(Problem set)
1 - According to the biography of María Esther Gilio, in what year did she begin working as a journalist, and at which publication?
2 - Summarize the biography of María Esther Gilio in two sentences.

María Esther Gilio (1922 – 27 August 2011) was a Uruguayan journalist, writer, biographer, and lawyer, distinguished for her contributions to newspapers of Uruguay and Argentina. She also wrote for publications in Brazil, Mexico, Spain, France, Italy, Chile, and Venezuela.

Biography
María Esther Gilio became a lawyer in 1957 and began working as a journalist in 1966 at the weekly Marcha, subsequently joining Brecha, Revista Plural, Tiempo Argentino, , La Opinión, El País, La Nación, Clarín, and Página/12.

She produced valuable interviews with relevant figures of the River Plate region and international culture, such as Jorge Luis Borges, Aníbal Troilo, Juan Carlos Onetti, Mario Vargas Llosa, Gonzalo Fonseca, José Saramago, Mario Benedetti, Vittorio Gassman, Augusto Roa Bastos, China Zorrilla, Adolfo Bioy Casares, José Donoso, Fernando Vallejo, Noam Chomsky, Abelardo Castillo, and Luis Pérez Aguirre.

(Given data)
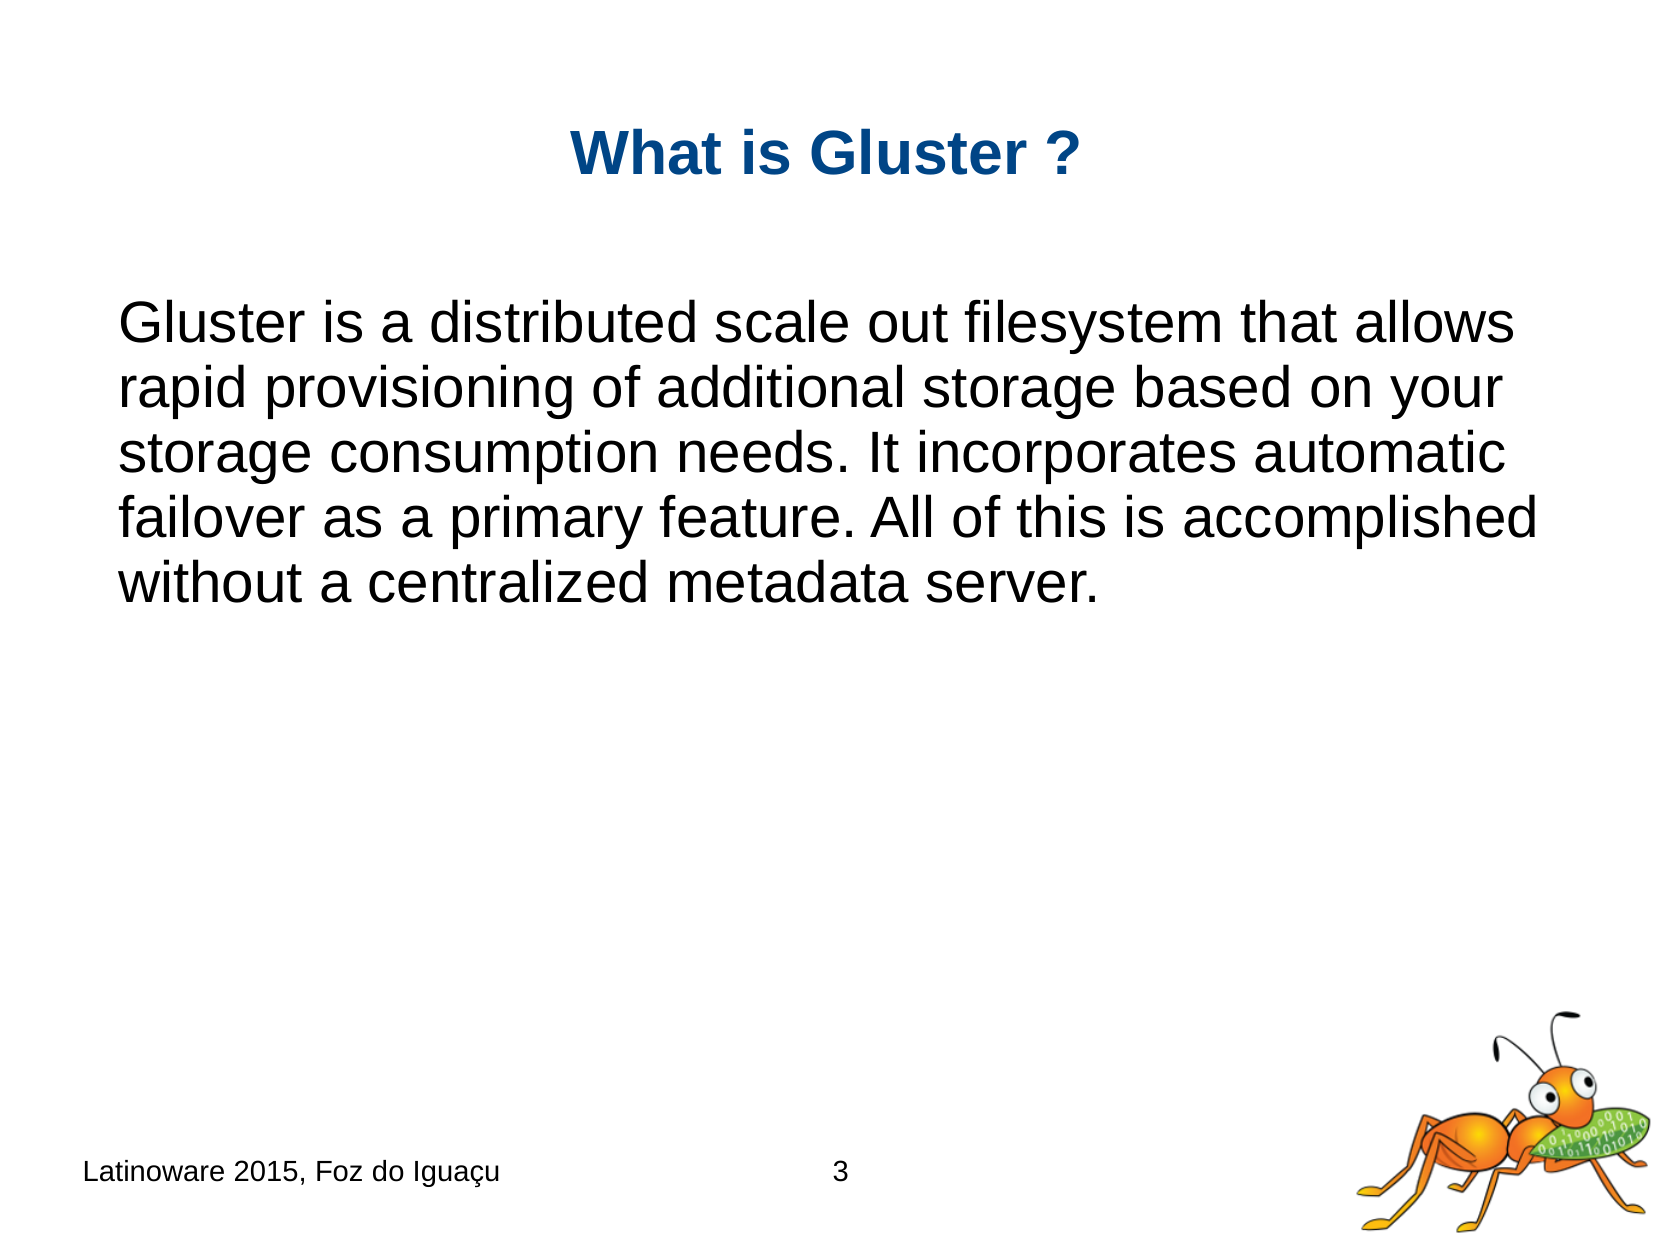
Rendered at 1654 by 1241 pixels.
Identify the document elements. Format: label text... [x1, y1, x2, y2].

(Answers provided)
1 - She began in 1966 at the weekly Marcha.

2 - María Esther Gilio (1922–2011) was a Uruguayan journalist, writer, biographer, and lawyer, known for her work in newspapers of Uruguay and Argentina. She became a lawyer in 1957, began in journalism in 1966 at the weekly Marcha, and interviewed notable figures such as Jorge Luis Borges, José Saramago, and Noam Chomsky.